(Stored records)
# # # #

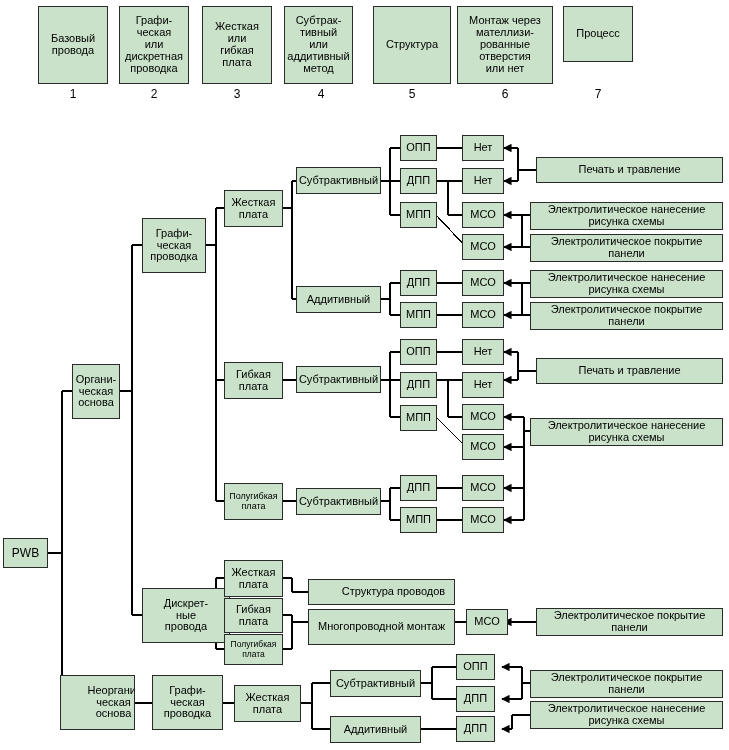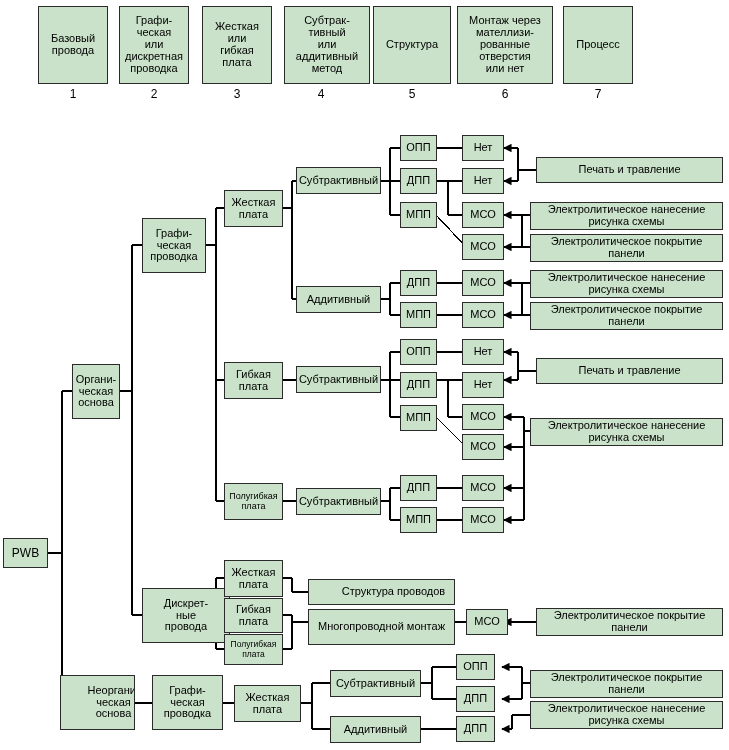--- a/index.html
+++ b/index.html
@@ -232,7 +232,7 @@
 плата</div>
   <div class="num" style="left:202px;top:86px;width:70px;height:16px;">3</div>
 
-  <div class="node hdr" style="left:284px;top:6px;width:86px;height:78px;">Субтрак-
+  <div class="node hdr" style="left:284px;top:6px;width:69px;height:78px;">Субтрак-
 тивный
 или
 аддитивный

# # # #

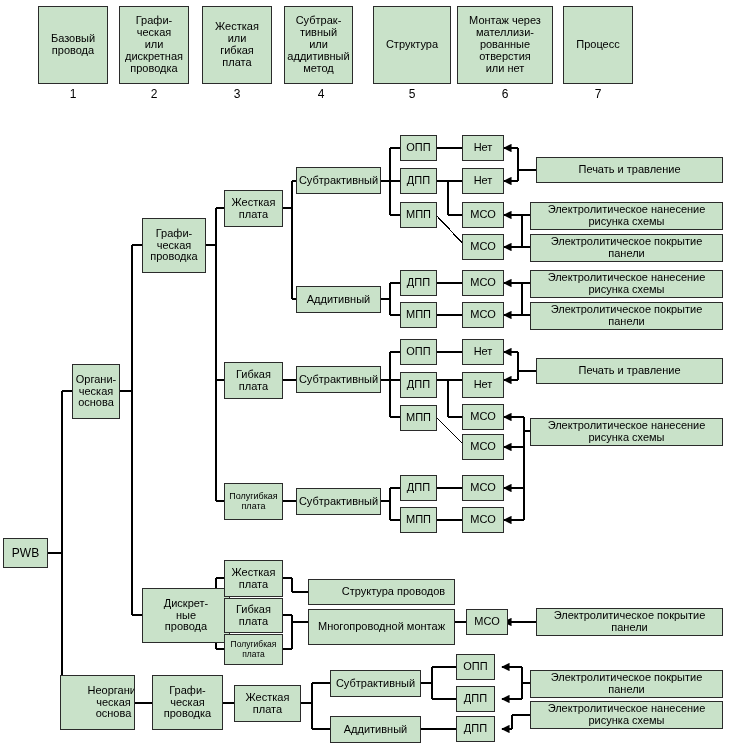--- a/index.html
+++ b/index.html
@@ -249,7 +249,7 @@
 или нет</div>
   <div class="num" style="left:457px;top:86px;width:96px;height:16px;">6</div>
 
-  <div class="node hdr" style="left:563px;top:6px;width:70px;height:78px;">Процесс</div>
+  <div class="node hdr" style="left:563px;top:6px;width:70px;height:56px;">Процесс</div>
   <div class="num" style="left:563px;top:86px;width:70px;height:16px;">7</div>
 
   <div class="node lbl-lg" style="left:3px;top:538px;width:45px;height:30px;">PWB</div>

# # # #

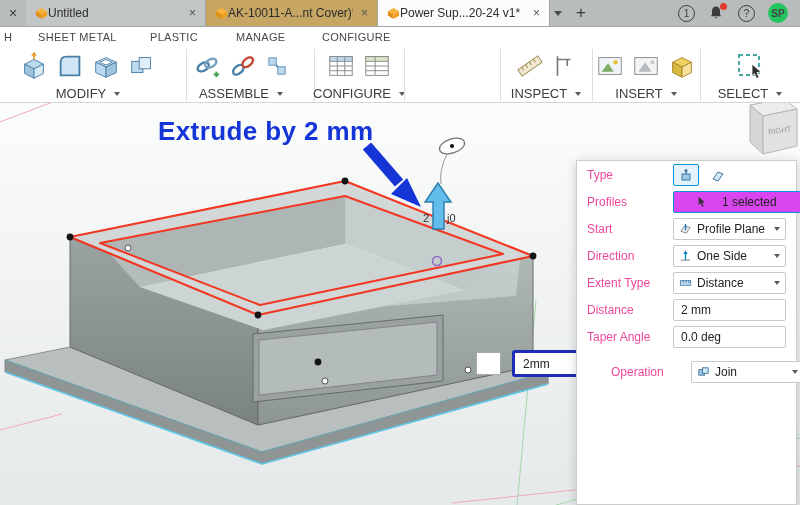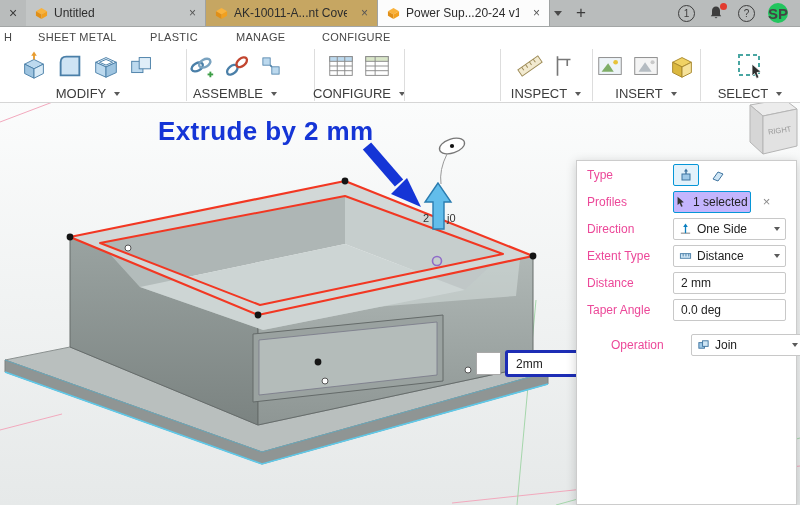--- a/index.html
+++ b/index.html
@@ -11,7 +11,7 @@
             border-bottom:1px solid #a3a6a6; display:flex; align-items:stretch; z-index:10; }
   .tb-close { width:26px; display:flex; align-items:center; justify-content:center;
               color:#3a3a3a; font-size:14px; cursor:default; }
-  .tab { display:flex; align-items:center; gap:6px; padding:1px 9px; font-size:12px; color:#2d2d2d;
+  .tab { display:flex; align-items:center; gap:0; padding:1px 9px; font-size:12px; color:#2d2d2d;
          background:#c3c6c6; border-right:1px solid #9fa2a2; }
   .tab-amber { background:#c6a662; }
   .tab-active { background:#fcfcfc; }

# # # #

Within the entries above, find the string "style" and return each line that holds it.

FINAL ANSWER >>
   <div class="num" style="left:202px;top:86px;width:70px;height:16px;">3</div>
-  <div class="node hdr" style="left:284px;top:6px;width:86px;height:78px;">Субтрак-
+  <div class="node hdr" style="left:284px;top:6px;width:69px;height:78px;">Субтрак-
   <div class="num" style="left:457px;top:86px;width:96px;height:16px;">6</div>
-  <div class="node hdr" style="left:563px;top:6px;width:70px;height:78px;">Процесс</div>
+  <div class="node hdr" style="left:563px;top:6px;width:70px;height:56px;">Процесс</div>
   <div class="num" style="left:563px;top:86px;width:70px;height:16px;">7</div>
   <div class="node lbl-lg" style="left:3px;top:538px;width:45px;height:30px;">PWB</div>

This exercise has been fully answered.